Jean-Pierre Le Goff, Le cachet de la poste, p. 99.

1. Après avoir longtemps piétiné devant l'obstacle, comme perdu devant la matière profuse que j'avais moi-même rassemblée, je me suis enfin avancé dans l'ouvrage : le livre qui doit rendre compte de ces cinq années de blog prend enfin figure et me voici en ce début de printemps à la tête d'une petite centaine de pages. A vue de nez, me voici à peu près au tiers du chemin à parcourir. Je m'aperçois aussi en passant que bon nombre de liens hypertextes dont j'ai parsemé ma prose sont à l'heure actuelle bel et bien morts et trépassés. Les ressources vers lesquels ces liens conduisaient ne sont pas toujours disparues pour autant : simplement, les pages ont parfois évolué, l'arborescence des sites a été bouleversée. Le web ne cesse de fluctuer, de se métamorphoser, de s'anéantir en partie et de se recomposer ailleurs, comme un de ces monstres qui hantent l'univers de Miyazaki.

═══

§ CONSIGNE: Recopiez sans rien changer le passage de l'extrait compris entre « 1. Après avoir » et « l'univers de Miyazaki. », ces deux bornes incluses. Les matériaux n'ont aucun lien avec l'extrait.

═══

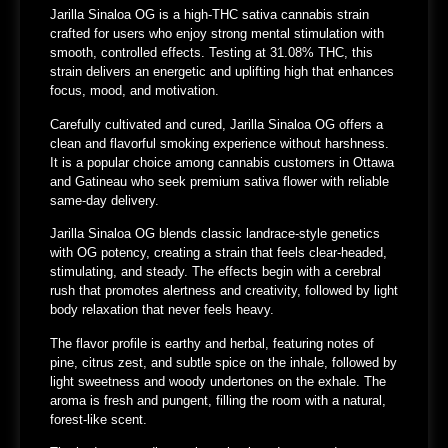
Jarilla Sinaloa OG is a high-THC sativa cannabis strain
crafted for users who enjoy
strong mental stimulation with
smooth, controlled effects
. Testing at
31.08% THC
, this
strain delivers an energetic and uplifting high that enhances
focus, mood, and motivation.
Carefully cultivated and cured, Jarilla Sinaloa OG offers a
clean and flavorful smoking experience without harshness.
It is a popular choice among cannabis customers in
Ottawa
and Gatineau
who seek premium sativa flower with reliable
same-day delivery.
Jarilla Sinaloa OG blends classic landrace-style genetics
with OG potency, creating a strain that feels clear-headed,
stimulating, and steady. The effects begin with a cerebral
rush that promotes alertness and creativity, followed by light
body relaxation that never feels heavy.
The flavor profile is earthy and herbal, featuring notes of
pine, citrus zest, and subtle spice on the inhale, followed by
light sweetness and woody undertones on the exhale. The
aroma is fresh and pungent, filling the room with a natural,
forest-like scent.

═══

§ RÉPONSE:
1. Après avoir longtemps piétiné devant l'obstacle, comme perdu devant la matière profuse que j'avais moi-même rassemblée, je me suis enfin avancé dans l'ouvrage : le livre qui doit rendre compte de ces cinq années de blog prend enfin figure et me voici en ce début de printemps à la tête d'une petite centaine de pages. A vue de nez, me voici à peu près au tiers du chemin à parcourir. Je m'aperçois aussi en passant que bon nombre de liens hypertextes dont j'ai parsemé ma prose sont à l'heure actuelle bel et bien morts et trépassés. Les ressources vers lesquels ces liens conduisaient ne sont pas toujours disparues pour autant : simplement, les pages ont parfois évolué, l'arborescence des sites a été bouleversée. Le web ne cesse de fluctuer, de se métamorphoser, de s'anéantir en partie et de se recomposer ailleurs, comme un de ces monstres qui hantent l'univers de Miyazaki.